Colorado has a considerable amount of revenue at stake, because hunting brings in millions of dollars to the state’s economy, and Magpul represents a couple of hundred jobs that stand to be lost as the company moves elsewhere.
The U.S. Fish & Wildlife Service recently reported its annual distribution of excise tax revenues from the Pittman-Robertson federal aid to Wildlife Restoration program. Revenues from a federal excise tax on firearms and ammunition are apportioned to state fish and wildlife agencies, based on hunting license and tag sales. This year, Colorado’s share comes to $13,164,031, and at least some of that money is due to license sales to non-resident hunters who might follow Gresham’s lead and take their money elsewhere.
According to KUNC radio, “Colorado is a popular destination for hunters in particular, with the state issuing more licenses than any other for big game, including elk.
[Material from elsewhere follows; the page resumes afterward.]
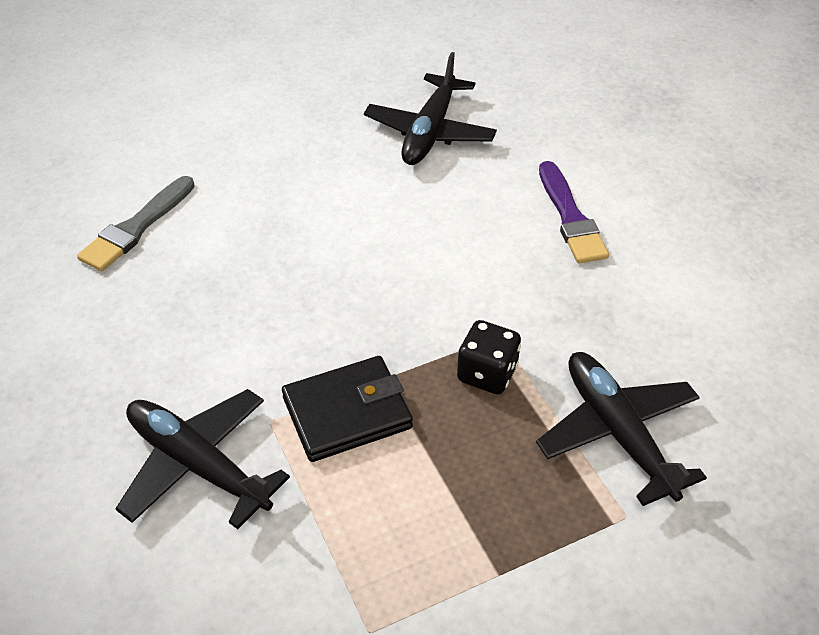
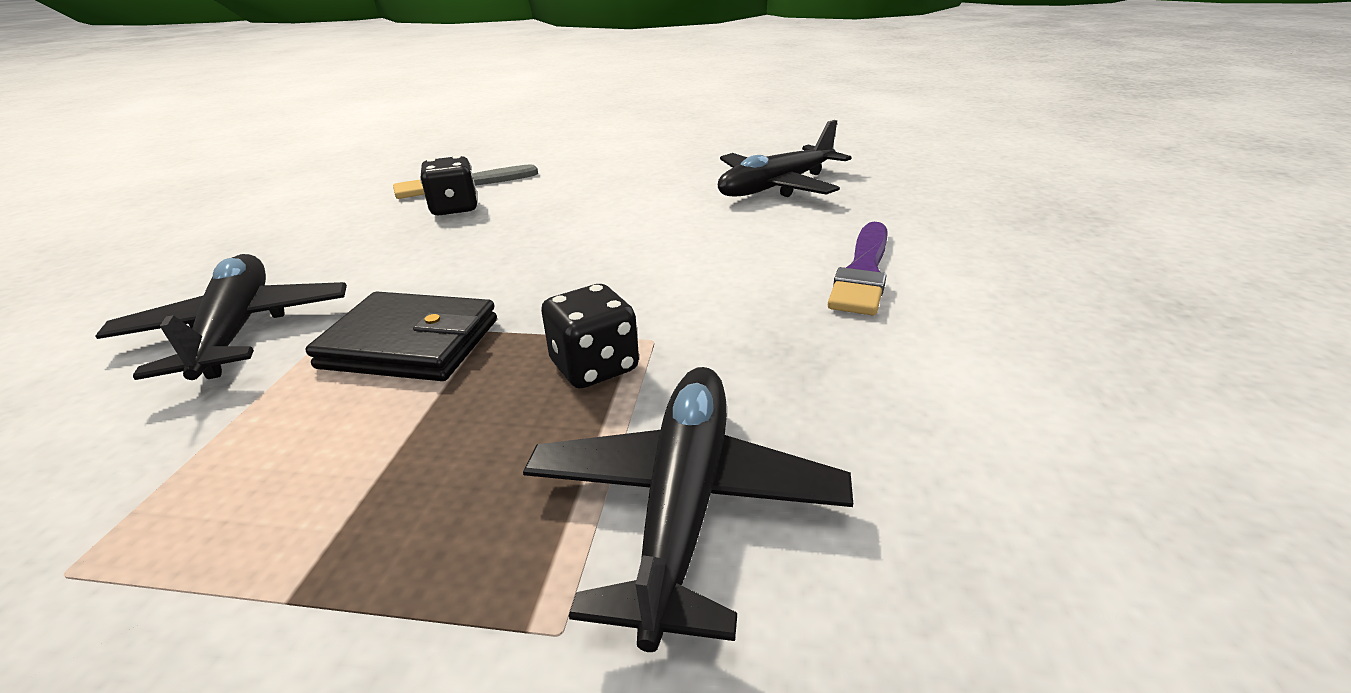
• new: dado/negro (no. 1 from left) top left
The state Division of Parks and Wildlife says big game hunting nets more than $400 million annually.”
Last fall, the National Rifle Association reported that “Colorado is enjoying one of its biggest big game seasons ever and when it’s over the economic impact will top $403 million, according Colorado Parks and Wildlife officials.”
A report called “Hunting in America: An Economic Force for Conservation,” noted outdoors blogger Mia Anstine, shows that, “In Colorado alone, hunting added $762,750,827 to the state’s economy and supported 8,355 jobs.”
As far back as 2011, the Grand Junction Sentinel reported that, “Studies have shown the economic impact of fishing, hunting and wildlife-watching activities to Colorado is $3 billion annually, supporting 33,800 full-time jobs in the state.”